Sorriso





Naquela tarde a Igreja, repleta, parecia um refúgio simultaneamente  providencial e sinistro para a intempérie invernal. No primeiro banco de madeira lascada as duas vizinhas comentavam em surdina “Coitada da Maria. Está tão abatida! Bem sei que o homem dela era muito doente. Mas isto foi tão depressa!”

Esta observação era partilhada por todos os que balbuciavam “Os meus sentimentos” e, no entanto, era absolutamente falsa.

Maria Antunes, com os seus 70 anos de idade, tinha assistido a suficientes funerais para saber de cor os passos esperados. A roupa preta, o rosto fechado, as lágrimas contidas, o olhar rasteiro. Tinha observado tudo no passado com uma atenção que parecia adivinhar a utilidade futura da coreografia.

Portanto, mesmo os que se julgavam mais íntimos do casal, acreditavam na personagem criada. Após tantas horas até ela estava surpreendida com a sua capacidade de expressar algo e sentir o seu contrário.

A cerimónia desenrolou-se acompanhando o ritmo taciturno dos presentes até que alguém perguntou retoricamente enquanto arrastava a viúva  “Não quer ir lá à frente, antes de fecharem o caixão?”

Ela aproximou-se, parou breves segundos, fingiu secar uma lágrima fugidia e pensou “Mesmo morto pareces estar sempre com aquela expressão. Mas hoje, finalmente, vou jantar sem ter como companhia o teu sorriso idiota”.
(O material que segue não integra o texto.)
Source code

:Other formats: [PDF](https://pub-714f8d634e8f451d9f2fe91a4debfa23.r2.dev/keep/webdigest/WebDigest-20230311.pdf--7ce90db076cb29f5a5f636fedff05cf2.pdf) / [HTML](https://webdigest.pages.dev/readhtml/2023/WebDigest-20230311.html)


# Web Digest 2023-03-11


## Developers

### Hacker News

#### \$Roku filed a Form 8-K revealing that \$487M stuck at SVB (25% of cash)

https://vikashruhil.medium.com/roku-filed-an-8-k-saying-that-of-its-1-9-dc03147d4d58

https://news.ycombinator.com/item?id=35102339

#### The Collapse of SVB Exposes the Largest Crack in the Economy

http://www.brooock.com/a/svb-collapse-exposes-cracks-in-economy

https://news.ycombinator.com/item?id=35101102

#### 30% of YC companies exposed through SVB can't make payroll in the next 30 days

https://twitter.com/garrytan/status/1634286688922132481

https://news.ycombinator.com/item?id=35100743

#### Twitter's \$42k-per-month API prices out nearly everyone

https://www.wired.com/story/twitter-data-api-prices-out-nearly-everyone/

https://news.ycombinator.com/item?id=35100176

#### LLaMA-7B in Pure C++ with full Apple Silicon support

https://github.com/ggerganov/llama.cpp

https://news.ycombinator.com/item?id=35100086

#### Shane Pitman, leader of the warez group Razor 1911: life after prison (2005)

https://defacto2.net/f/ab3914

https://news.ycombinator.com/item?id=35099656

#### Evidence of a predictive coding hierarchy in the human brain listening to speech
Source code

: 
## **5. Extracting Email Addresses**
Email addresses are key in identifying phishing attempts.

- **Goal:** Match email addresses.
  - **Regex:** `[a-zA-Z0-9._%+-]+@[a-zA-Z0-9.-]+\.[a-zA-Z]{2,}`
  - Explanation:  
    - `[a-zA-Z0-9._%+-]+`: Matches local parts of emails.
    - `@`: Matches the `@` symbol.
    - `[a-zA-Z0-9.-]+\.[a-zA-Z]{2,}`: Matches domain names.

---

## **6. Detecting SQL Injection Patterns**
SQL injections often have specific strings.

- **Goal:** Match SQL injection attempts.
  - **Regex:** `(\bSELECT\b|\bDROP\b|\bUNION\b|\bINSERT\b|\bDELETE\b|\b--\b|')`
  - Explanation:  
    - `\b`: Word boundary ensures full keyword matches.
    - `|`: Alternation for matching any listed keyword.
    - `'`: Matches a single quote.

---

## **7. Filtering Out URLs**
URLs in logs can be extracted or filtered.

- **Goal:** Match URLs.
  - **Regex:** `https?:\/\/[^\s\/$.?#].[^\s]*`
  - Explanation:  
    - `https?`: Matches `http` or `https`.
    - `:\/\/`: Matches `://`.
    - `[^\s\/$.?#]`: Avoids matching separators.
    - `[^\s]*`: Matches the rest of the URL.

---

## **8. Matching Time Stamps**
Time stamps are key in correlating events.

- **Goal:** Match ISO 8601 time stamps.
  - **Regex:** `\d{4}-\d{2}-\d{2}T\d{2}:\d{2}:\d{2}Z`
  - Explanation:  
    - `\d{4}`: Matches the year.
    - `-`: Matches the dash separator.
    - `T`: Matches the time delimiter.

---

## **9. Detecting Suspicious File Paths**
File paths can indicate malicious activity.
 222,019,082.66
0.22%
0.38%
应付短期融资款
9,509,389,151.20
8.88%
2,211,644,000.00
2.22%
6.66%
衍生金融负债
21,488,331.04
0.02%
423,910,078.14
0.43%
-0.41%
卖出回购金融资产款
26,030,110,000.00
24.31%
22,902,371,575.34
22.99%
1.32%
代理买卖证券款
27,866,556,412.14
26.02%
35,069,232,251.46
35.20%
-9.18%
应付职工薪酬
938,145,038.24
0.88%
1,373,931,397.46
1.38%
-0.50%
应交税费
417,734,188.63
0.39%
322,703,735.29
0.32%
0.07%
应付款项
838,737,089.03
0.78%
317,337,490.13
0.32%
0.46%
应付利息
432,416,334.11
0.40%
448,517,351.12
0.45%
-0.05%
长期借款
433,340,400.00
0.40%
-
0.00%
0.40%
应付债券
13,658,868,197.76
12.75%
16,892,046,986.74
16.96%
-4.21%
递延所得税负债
Olhou em redor e recordou a cerimónia em que o mesmo homem, naquele mesmo altar, a enredara com um olhar que prometia mundos e mares, e que tinha vencido a muralha férrea construída pelos conselhos da mãe e tias “Essa gente do teatro não é de fiar”.

Volvidas cinco décadas tudo parecia uma miragem, uma ilusão provocada pela astúcia dele e adensada pela sua ingenuidade.

Sob o mesmo tecto cedo percebeu que a frase “no palco não sou eu que beijo” fazia parte de um guião decorado para justificar os serões de ensaios arfantes.

Silêncio.

Maria optou por não ripostar abertamente. Inicialmente apenas pelo desafio de “um dia eu vou conseguir mudá-lo”, seguido de “agora tenho que cuidar dos filhos” e culminando num “já somos velhos”.

Até que numa manhã luminosa regressou mais cedo a casa. Seguiu os sons da cadência voluptuosa até ao quarto. Encostada à ombreira reconheceu a sua melhor amiga e viu, pela primeira vez, aquele sorriso idiota.

Silêncio.

Saiu discretamente, deambulou pelas ruas, e decidiu.

Delineou o plano enquanto retomava, após 20 anos, o prazer de fumar após o café.

A estratégia era simples, para contrastar com os enredos dos policiais da colecção Vampiro que o seu irmão ainda lia compulsivamente.

O marido, outrora um desportista, tinha-se tornado sedentário, ávido de refeições fartas, pelo que há muito que tinha sido acorrentado pela diabetes tipo 2, fibrilhação auricular e hipertensão arterial.

Como Maria tinha assumido desde sempre a responsabilidade pela lista de medicamentos foi fácil alterar a terapêutica.

Divertia-se a criar uma nova tabela diariamente “hoje tiro este e troco aquele” e a ver o sobrolho cada vez mais franzido da legião de médicos.

Agora que o funeral tinha terminado sentiu uma vontade de encerrar o papel piedoso. Insistiu em ver cumprida a sua vontade e regressou sozinha a casa.

Silêncio.

Duas da manhã e a insónia impunha-se  como um manto frio. Levantou-se de rompante, ligando todos os interruptores e correndo pela sala, pelos quartos.

Em vão.

Por todo o lado sentia, como um espectro, o sorriso idiota.


Nota: Esta crónica é uma obra de ficção. Qualquer semelhança com nomes, datas e acontecimentos reais foi mera coincidência.